Warszawa. Cegła w cenie laptopa. Sieciowi handlarze-oszuści zatrzymani
Kilkanaście osób w Polsce okradli dwaj młodzi mężczyźni z Wadowic. Wystawiali na jednej z popularnych platform sprzedażowych oferty handlowe, proponując sprzęt elektroniczny, ale zamiast laptopów czy markowych smartfonów wysyłali śmieci.
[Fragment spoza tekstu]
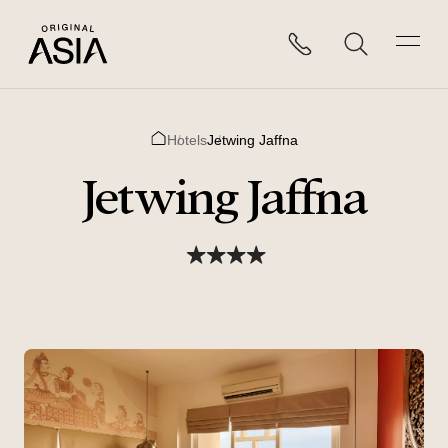
Hotels
Jetwing Jaffna
Home
Jetwing Jaffna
Fałszywi sprzedawcy zostali zatrzymani przez policjantów z Mokotowa.
Zamiast oferowanego asortymentu elektronicznego klienci po zapłaceniu realnych cen otrzymywali… cegłę. Przypuszczali, że ten cyniczny żart ujdzie im na sucho, ponieważ pieniądze, jakie przelewali pechowi klienci za swój zakup, szły na konto podstawionej osoby.
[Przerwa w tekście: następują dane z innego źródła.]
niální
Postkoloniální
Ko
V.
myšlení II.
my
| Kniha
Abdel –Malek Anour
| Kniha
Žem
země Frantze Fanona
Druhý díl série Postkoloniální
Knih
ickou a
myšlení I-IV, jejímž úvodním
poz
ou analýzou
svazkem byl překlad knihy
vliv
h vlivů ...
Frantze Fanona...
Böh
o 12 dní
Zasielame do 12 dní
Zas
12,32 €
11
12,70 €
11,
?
Ich proceder zakończył się dzięki temu, że jednym z oszukanych został mieszkaniec Mokotowa. Po otrzymaniu paczki z cegłą zgłosił się na ulicę Malczewskiego i poprosił funkcjonariuszy z lokalnej komendy o pomoc.
Okazało się wówczas, że ci przedsiębiorczy handlowcy to 18- i 24-latek. Obaj usłyszeli już zarzuty. Starszy z podejrzanych został tymczasowo aresztowany, natomiast młodszego prokurator objął policyjnym dozorem. Grozi im kara do 8 lat więzienia.
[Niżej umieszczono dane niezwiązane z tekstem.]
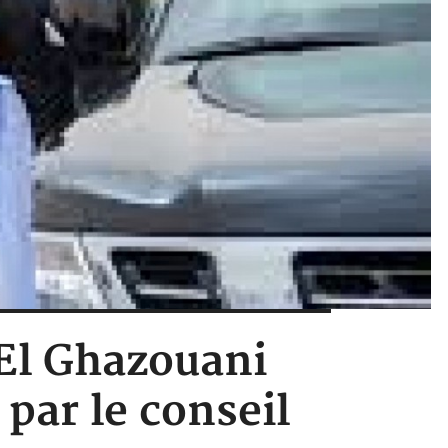
 El Ghazouani
par le conseil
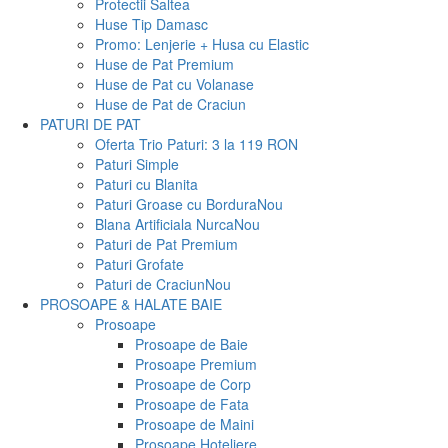
Protectii Saltea
Huse Tip Damasc
Promo: Lenjerie + Husa cu Elastic
Huse de Pat Premium
Huse de Pat cu Volanase
Huse de Pat de Craciun
PATURI DE PAT
Oferta Trio Paturi: 3 la 119 RON
Paturi Simple
Paturi cu Blanita
Paturi Groase cu Bordura
Nou
Blana Artificiala Nurca
Nou
Paturi de Pat Premium
Paturi Grofate
Paturi de Craciun
Nou
PROSOAPE & HALATE BAIE
Prosoape
Prosoape de Baie
Prosoape Premium
Prosoape de Corp
Prosoape de Fata
Prosoape de Maini
Prosoape Hoteliere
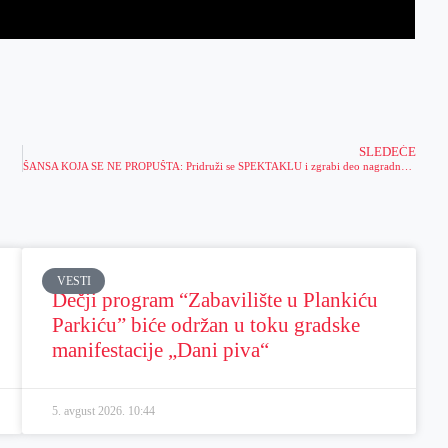
SLEDEĆE
ŠANSA KOJA SE NE PROPUŠTA: Pridruži se SPEKTAKLU i zgrabi deo nagradnog fonda od 5.000 EVRA!
VESTI
Dečji program “Zabavilište u Plankiću
Parkiću” biće održan u toku gradske
manifestacije „Dani piva“
5. avgust 2026.
10:44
24-latek był już wcześniej karany za różne przestępstwa, w tym również narkotykowe. To on wymyślił ten szczególny proceder, w którym używał prawdziwych danych teleadresowych i konta podstawionej osoby, by w finale transakcji, po zainkasowaniu zapłaty i zabraniu jej z konta "słupa", wysyłać do klientów paczki wypełnione śmieciami. Osiemnastolatek pomagał tego towaru, choć w zasadzie nie wiadomo, po co tak naprawdę mężczyźni szykowali taką ironiczną przesyłkę.
Warszawa. Cegła w cenie laptopa. Sieciowi handlarze-oszuści zatrzymani
Oszustwo miało krótkie nogi. Fałszywi handlowcy zostali zatrzymani przez funkcjonariuszy z Mokotowa w swoich domach w Wadowicach i przetransportowani do Warszawy. Usłyszeli prokuratorskie zarzuty dopuszczenia się oszustw.
- W dzisiejszych czasach wiele produktów można kupić za pośrednictwem internetu. Sklepy internetowe oraz portale aukcyjne są bardzo popularne. Wśród nich znajdują się takie, o których słyszał chyba każdy. Ludzie kupują chętnie produkty nowe i używane. To miejsce, do którego równie chętnie przenieśli się oszuści. Oferują towar do sprzedaży, a przysyłają coś, co nie stanowi zupełnie żądnej wartości. Tak też było w przypadku oszustów z Wadowic, którzy oszukiwali mieszkańców warszawskiego Mokotowa - podsumowuje podkomisarz Robert Koniuszy.